The twelfth chapter (Jürgen K. Zangenberg) examines the archeological data for Judaism during the Second Temple Period. The author adopts a broad definition of “Jewish,” noting the difficulty of identifying a particular artifact (ie. a piece of pottery, letter, ect.) as intrinsically Jewish. More specifically, Zangenberg asks not just whether an object can be identified as Jewish, but “what type of Judaism it might reflect” (322, italics original). He organizes the chapter chronologically and geographically, surveying the available evidence from the period.

The three final chapters of the book (13-15) discuss Early Judaism in relation to three relevant issues: 1) the Jews among the Greeks and Romans (Miriam Pucci Ben Zeev); 2) the relationship of Early Judaism to early Christianity (Daniel C. Harlow); and 3) the relationship of early Judaism to latter Rabbinic Judaism (Lawrence H. Schiffman). These three chapter, asking very different questions, evidence the range of questions involved in the discussion.

A significant strength of the book is the inclusion of supplemental material such as a timeline of the Second Temple Period, 13 maps of various regions, and 71 photographs/figures of locations and artifacts (manuscripts, pottery, ect.). At various points in the book,  authors reference these pictures as visual support for their presentation.

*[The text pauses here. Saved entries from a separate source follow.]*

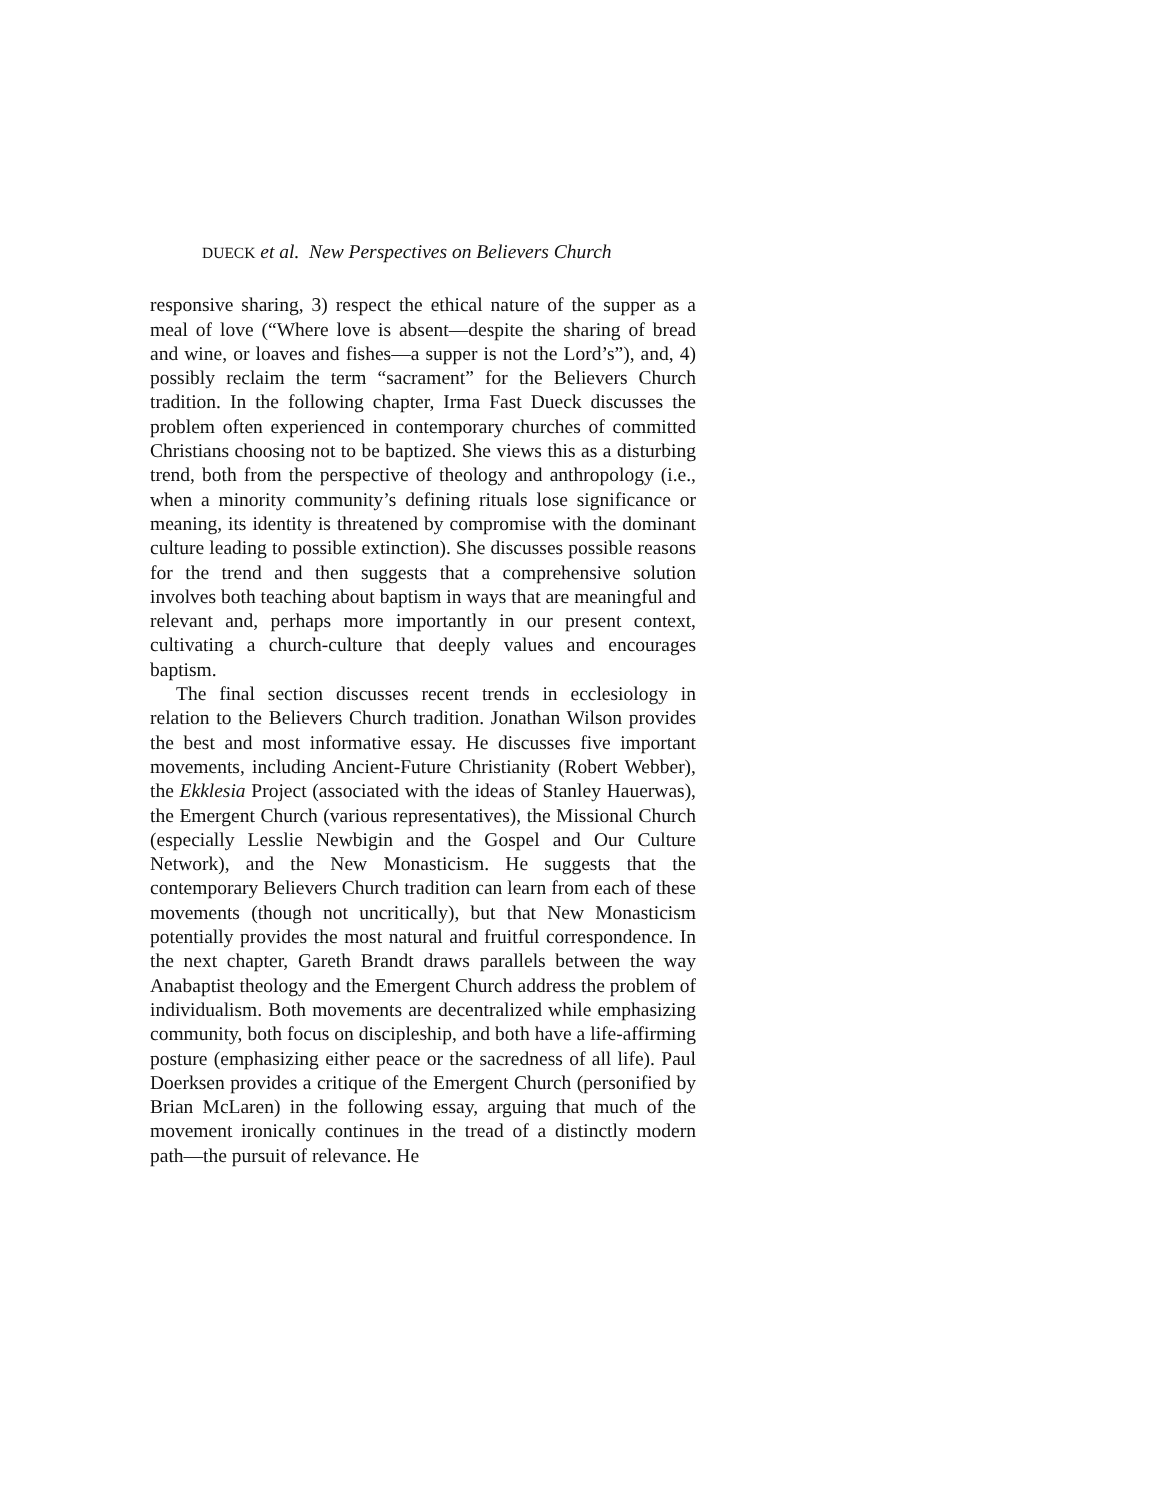DUECK et al. New Perspectives on Believers Church
responsive sharing, 3) respect the ethical nature of the supper as a meal of love (“Where love is absent—despite the sharing of bread and wine, or loaves and fishes—a supper is not the Lord’s”), and, 4) possibly reclaim the term “sacrament” for the Believers Church tradition. In the following chapter, Irma Fast Dueck discusses the problem often experienced in contemporary churches of committed Christians choosing not to be baptized. She views this as a disturbing trend, both from the perspective of theology and anthropology (i.e., when a minority community’s defining rituals lose significance or meaning, its identity is threatened by compromise with the dominant culture leading to possible extinction). She discusses possible reasons for the trend and then suggests that a comprehensive solution involves both teaching about baptism in ways that are meaningful and relevant and, perhaps more importantly in our present context, cultivating a church-culture that deeply values and encourages baptism.
The final section discusses recent trends in ecclesiology in relation to the Believers Church tradition. Jonathan Wilson provides the best and most informative essay. He discusses five important movements, including Ancient-Future Christianity (Robert Webber), the Ekklesia Project (associated with the ideas of Stanley Hauerwas), the Emergent Church (various representatives), the Missional Church (especially Lesslie Newbigin and the Gospel and Our Culture Network), and the New Monasticism. He suggests that the contemporary Believers Church tradition can learn from each of these movements (though not uncritically), but that New Monasticism potentially provides the most natural and fruitful correspondence. In the next chapter, Gareth Brandt draws parallels between the way Anabaptist theology and the Emergent Church address the problem of individualism. Both movements are decentralized while emphasizing community, both focus on discipleship, and both have a life-affirming posture (emphasizing either peace or the sacredness of all life). Paul Doerksen provides a critique of the Emergent Church (personified by Brian McLaren) in the following essay, arguing that much of the movement ironically continues in the tread of a distinctly modern path—the pursuit of relevance. He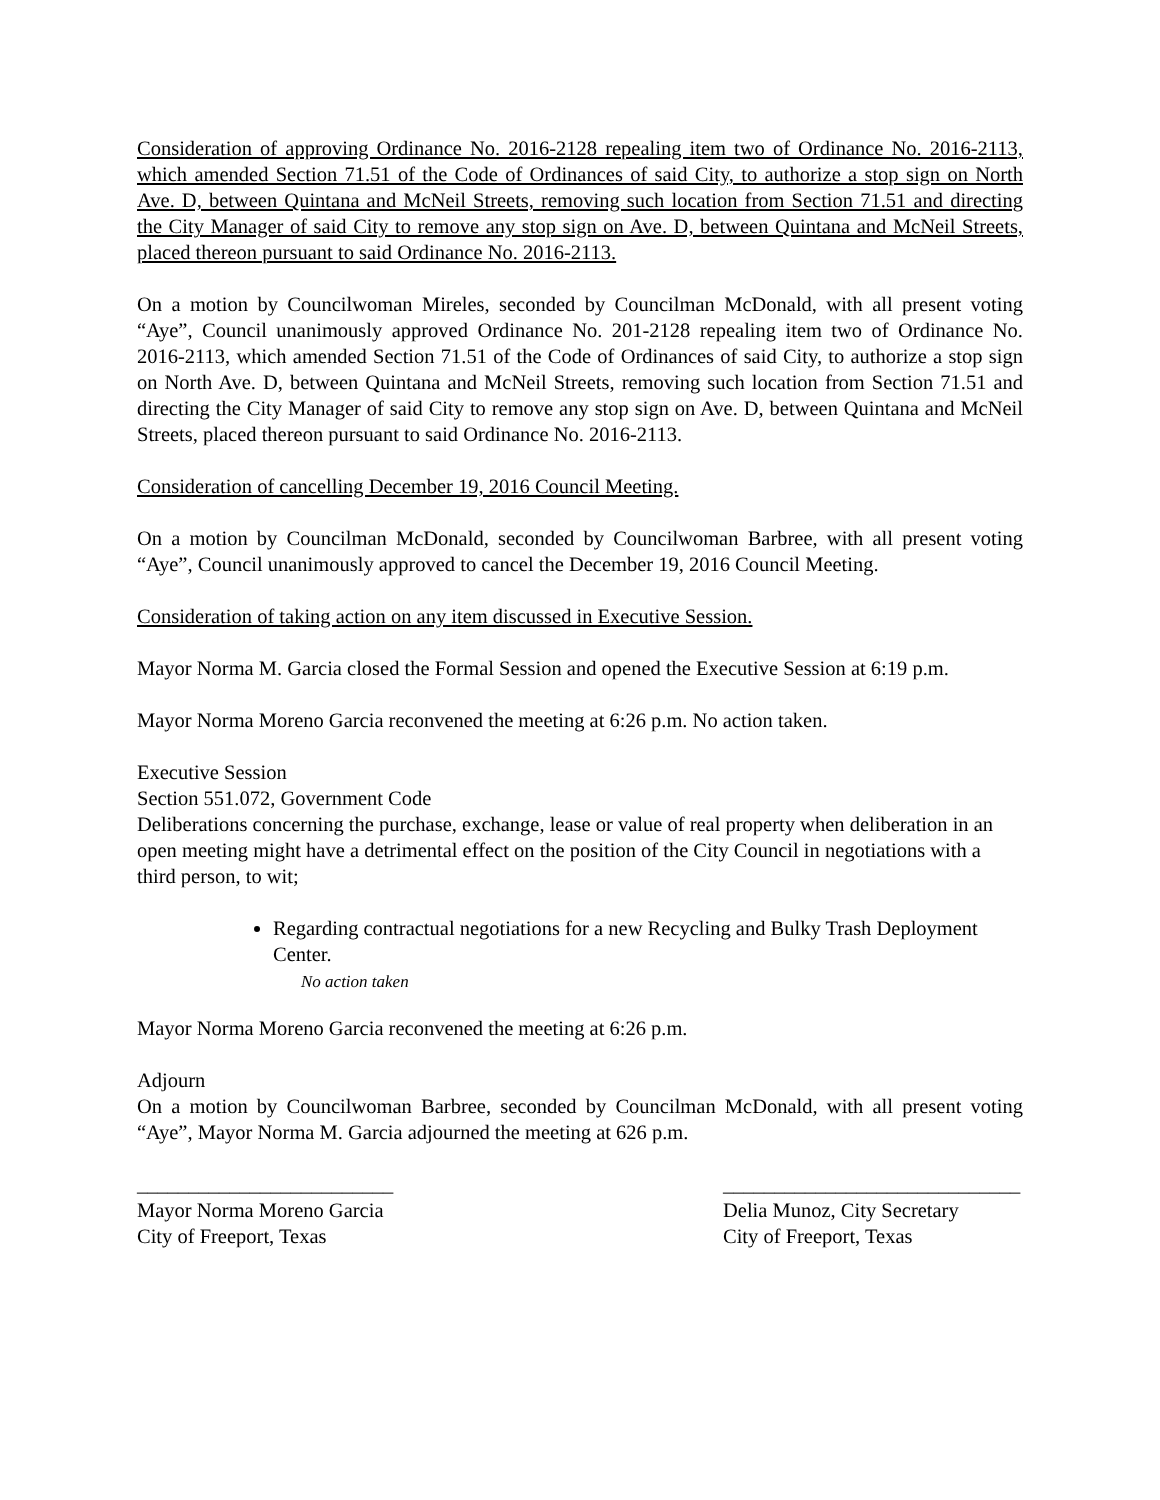Consideration of approving Ordinance No. 2016-2128 repealing item two of Ordinance No. 2016-2113, which amended Section 71.51 of the Code of Ordinances of said City, to authorize a stop sign on North Ave. D, between Quintana and McNeil Streets, removing such location from Section 71.51 and directing the City Manager of said City to remove any stop sign on Ave. D, between Quintana and McNeil Streets, placed thereon pursuant to said Ordinance No. 2016-2113.
On a motion by Councilwoman Mireles, seconded by Councilman McDonald, with all present voting “Aye”, Council unanimously approved Ordinance No. 201-2128 repealing item two of Ordinance No. 2016-2113, which amended Section 71.51 of the Code of Ordinances of said City, to authorize a stop sign on North Ave. D, between Quintana and McNeil Streets, removing such location from Section 71.51 and directing the City Manager of said City to remove any stop sign on Ave. D, between Quintana and McNeil Streets, placed thereon pursuant to said Ordinance No. 2016-2113.
Consideration of cancelling December 19, 2016 Council Meeting.
On a motion by Councilman McDonald, seconded by Councilwoman Barbree, with all present voting “Aye”, Council unanimously approved to cancel the December 19, 2016 Council Meeting.
Consideration of taking action on any item discussed in Executive Session.
Mayor Norma M. Garcia closed the Formal Session and opened the Executive Session at 6:19 p.m.
Mayor Norma Moreno Garcia reconvened the meeting at 6:26 p.m. No action taken.
Executive Session
Section 551.072, Government Code
Deliberations concerning the purchase, exchange, lease or value of real property when deliberation in an open meeting might have a detrimental effect on the position of the City Council in negotiations with a third person, to wit;
Regarding contractual negotiations for a new Recycling and Bulky Trash Deployment Center.
No action taken
Mayor Norma Moreno Garcia reconvened the meeting at 6:26 p.m.
Adjourn
On a motion by Councilwoman Barbree, seconded by Councilman McDonald, with all present voting “Aye”, Mayor Norma M. Garcia adjourned the meeting at 626 p.m.
_________________________
Mayor Norma Moreno Garcia
City of Freeport, Texas
_____________________________
Delia Munoz, City Secretary
City of Freeport, Texas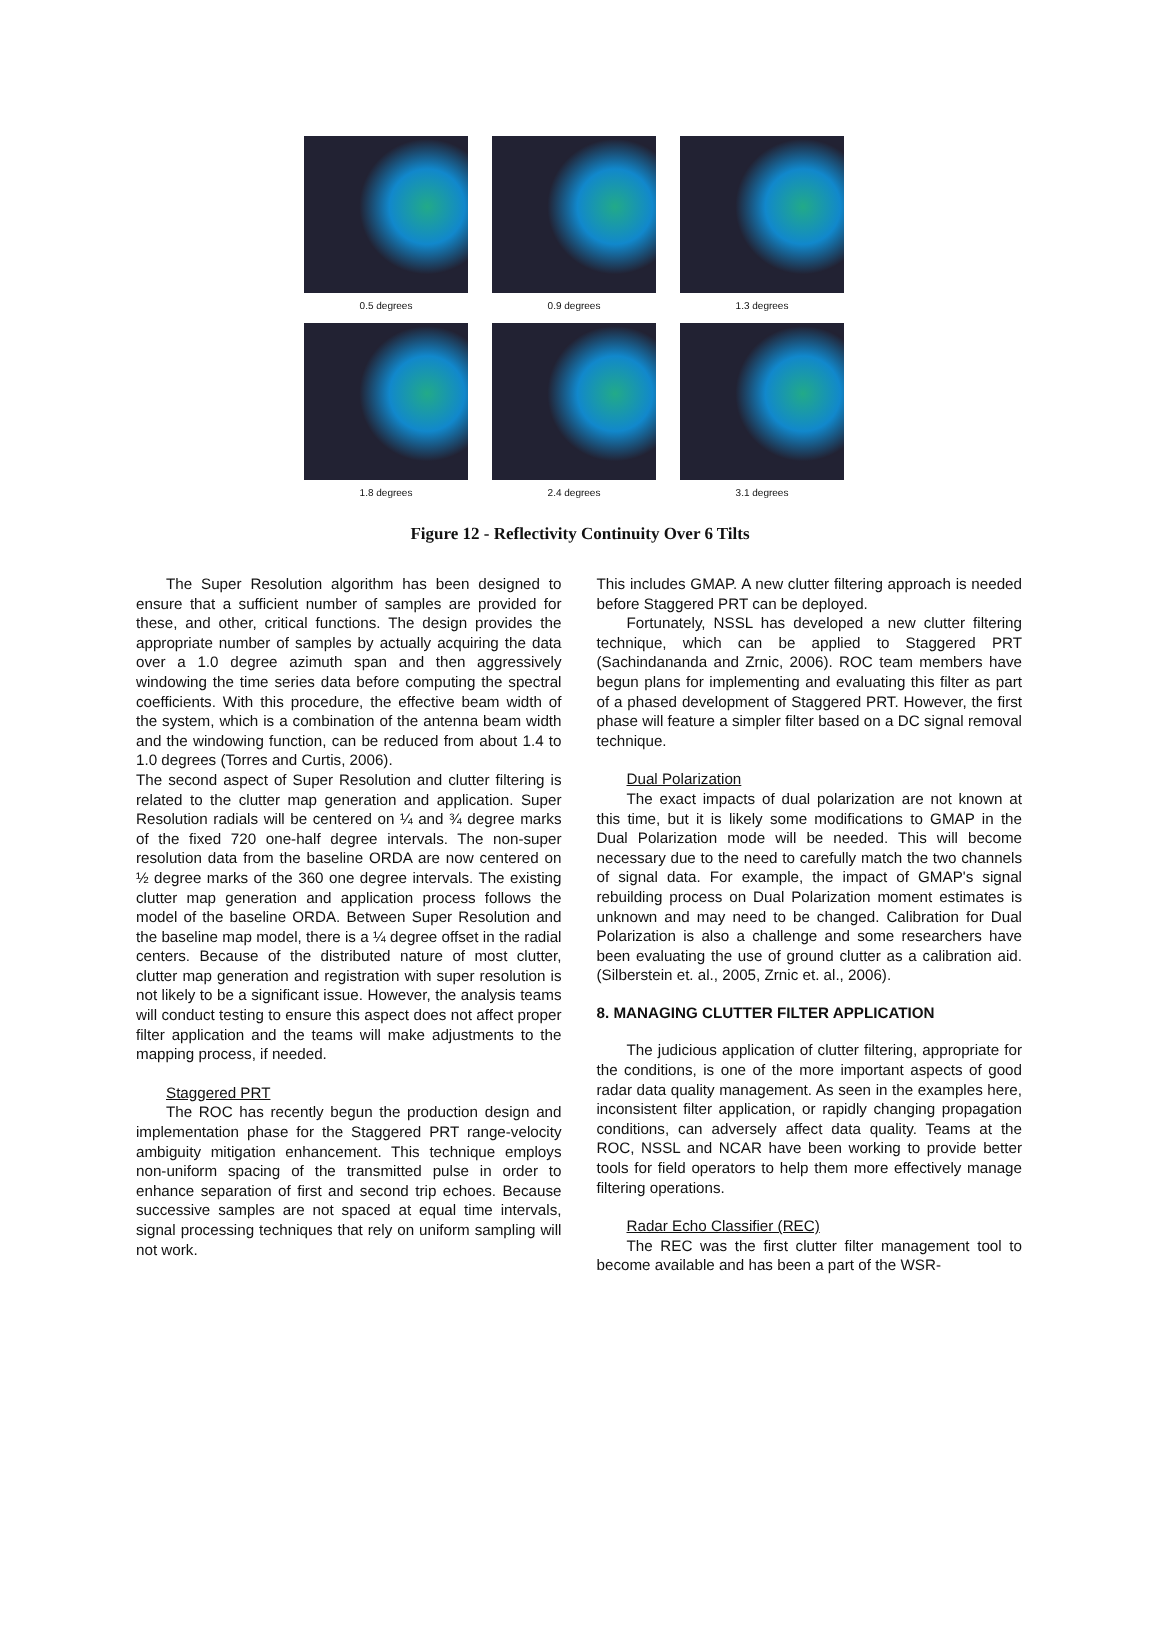0.5 degrees 0.9 degrees 1.3 degrees
1.8 degrees 2.4 degrees 3.1 degrees
Figure 12 - Reflectivity Continuity Over 6 Tilts
The Super Resolution algorithm has been designed to ensure that a sufficient number of samples are provided for these, and other, critical functions. The design provides the appropriate number of samples by actually acquiring the data over a 1.0 degree azimuth span and then aggressively windowing the time series data before computing the spectral coefficients. With this procedure, the effective beam width of the system, which is a combination of the antenna beam width and the windowing function, can be reduced from about 1.4 to 1.0 degrees (Torres and Curtis, 2006).
The second aspect of Super Resolution and clutter filtering is related to the clutter map generation and application. Super Resolution radials will be centered on ¼ and ¾ degree marks of the fixed 720 one-half degree intervals. The non-super resolution data from the baseline ORDA are now centered on ½ degree marks of the 360 one degree intervals. The existing clutter map generation and application process follows the model of the baseline ORDA. Between Super Resolution and the baseline map model, there is a ¼ degree offset in the radial centers. Because of the distributed nature of most clutter, clutter map generation and registration with super resolution is not likely to be a significant issue. However, the analysis teams will conduct testing to ensure this aspect does not affect proper filter application and the teams will make adjustments to the mapping process, if needed.
Staggered PRT
The ROC has recently begun the production design and implementation phase for the Staggered PRT range-velocity ambiguity mitigation enhancement. This technique employs non-uniform spacing of the transmitted pulse in order to enhance separation of first and second trip echoes. Because successive samples are not spaced at equal time intervals, signal processing techniques that rely on uniform sampling will not work.
This includes GMAP. A new clutter filtering approach is needed before Staggered PRT can be deployed.
Fortunately, NSSL has developed a new clutter filtering technique, which can be applied to Staggered PRT (Sachindananda and Zrnic, 2006). ROC team members have begun plans for implementing and evaluating this filter as part of a phased development of Staggered PRT. However, the first phase will feature a simpler filter based on a DC signal removal technique.
Dual Polarization
The exact impacts of dual polarization are not known at this time, but it is likely some modifications to GMAP in the Dual Polarization mode will be needed. This will become necessary due to the need to carefully match the two channels of signal data. For example, the impact of GMAP's signal rebuilding process on Dual Polarization moment estimates is unknown and may need to be changed. Calibration for Dual Polarization is also a challenge and some researchers have been evaluating the use of ground clutter as a calibration aid. (Silberstein et. al., 2005, Zrnic et. al., 2006).
8. MANAGING CLUTTER FILTER APPLICATION
The judicious application of clutter filtering, appropriate for the conditions, is one of the more important aspects of good radar data quality management. As seen in the examples here, inconsistent filter application, or rapidly changing propagation conditions, can adversely affect data quality. Teams at the ROC, NSSL and NCAR have been working to provide better tools for field operators to help them more effectively manage filtering operations.
Radar Echo Classifier (REC)
The REC was the first clutter filter management tool to become available and has been a part of the WSR-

In addition, the volume includes substantial bibliographies at the conclusion of each chapter, providing further resources for the interest reader. These sources provides an invaluable compilation of both primary and secondary literature for further study.

With all the strengths of the book, there exists weaknesses in various chapters. In some instances an author may overstate the evidence, or present their conclusions as the settled consensus of scholarship, without acknowledging other voices in discussion. One example is the chapter authored by Eugene Ulrich on text, ancient versions, and canon. The assumption of the fluidity of the texts of the Hebrew Bible until a very late date, though common, is by no means the only explanation for the evidence. Others, such as Emanuel Tov, have put forward alternative explanations for what appears to be the “standardization” of the text in later centuries. Such alternatives are simply not included in the chapter. Though it is impossible to address every issue in the discussion, such a fundamental point as the dating of the canon should have received wider attention.

Yet for all of its content this book should be found on the shelf of anyone serious about the study of the Hebrew Bible, Judaism, or the New Testament. Indeed, the title “Early Judaism: A Comprehensive Overview” is well earned.